Wednesday, May 02, 2007

British Blogging Power (Part 2)

In part 1 we introduced a sensible measure for calculating the power of blogs, namely CI (measured in minutes/day) "capacity to influence". At the end of the analysis I made a bit of a howler by dividing the CI's of the American blogs by 3 instead of 5. In actual fact, the British blogs have CI ratings that are relatively higher than their American counterparts.

One blog, EUReferendum, has a CI rating of 6489CI. Adjusting this for the American population and using the average time per visit of Daily Kos would give that site over 970,000 hits per day!

So, if British blogs actually outperform the American ones on the basis of their capacity to influence, why do American blogs have, in reality, more influence? The answer lies in understanding the actual influence the blogosphere has.

Using the CI rating we see that even the top blogs would have a CI rating of no more than around 7,000CI. Compare this to the CI rating of a national newspaper in Britain and it becomes apparent that blogs are powerless. Take the Daily Telegraph, for example. They sold 2,219,000 papers between April and September 2006. This works out at 12,060 a day. Assuming that each person who buys a paper reads it for 10 minutes this gives a CI rating of 120,600CI. Astronomically huge compared to any blog. Clearly, the power of blogs does not come from being widely read.

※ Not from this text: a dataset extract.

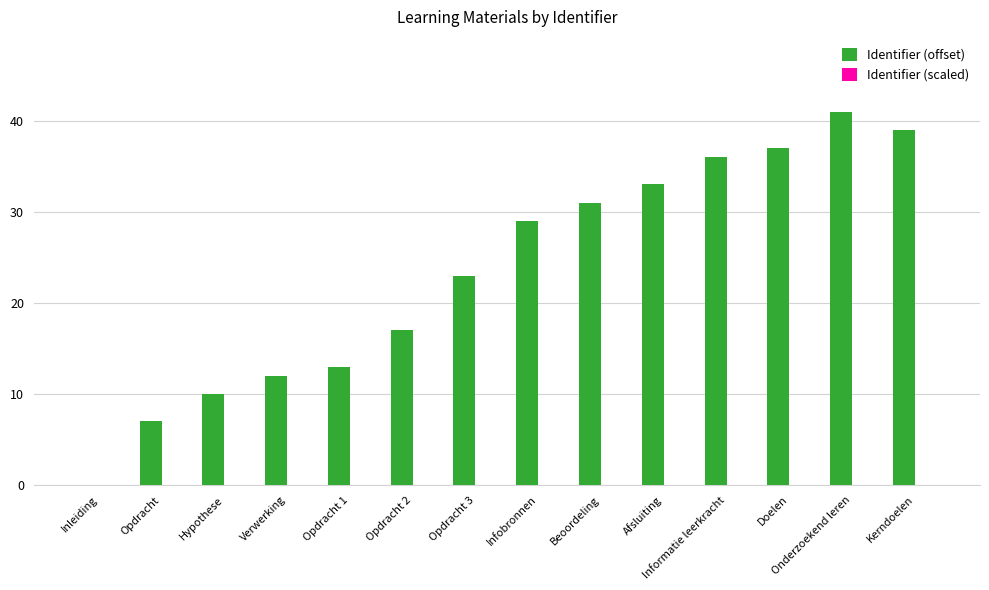

At which category is the sum across all series the highest?

Onderzoekend leren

The power of blogs comes from influencing the right people; the MSM journalists. There have been many stories on the blogosphere some which make an impact in the real world and some which don't. Let's take two examples from last Summer's Israel-Hezbollah war (thanks to Natalie Solent for reminding me of this). During that war it emerged that Adnan Hajj was faking photos for Reuters, he was subsequently sacked and his pictures removed. At about the same time "Green Helmet Guy" was all over the blogosphere apparently manipulating the media, especially at Qana. The latter case had no apparent real life consequences.

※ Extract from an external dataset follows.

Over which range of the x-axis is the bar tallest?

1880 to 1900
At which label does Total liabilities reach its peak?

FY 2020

What was the difference between the two? The MSM. A Google news archive search for "adnan hajj" returns 681 hits. "green helmet guy" returns 14. Taking another example of a successful blogosphere story; Rathergate. That term returns 733 hits on the archive. While not an exhaustive study, it would seem to indicate that the blogosphere stories have an impact only when picked up by the MSM. And this is the key difference between America and Britain.

In America, the MSM journalists often seem to quote the blogs and many bloggers make regular appearances on current affairs programmes. Again using a Google news archive search we find that "Daily Kos" returns 2,800 hits while "EUReferendum" returns only 156. (I am very much open to hearing new evidence if you have any).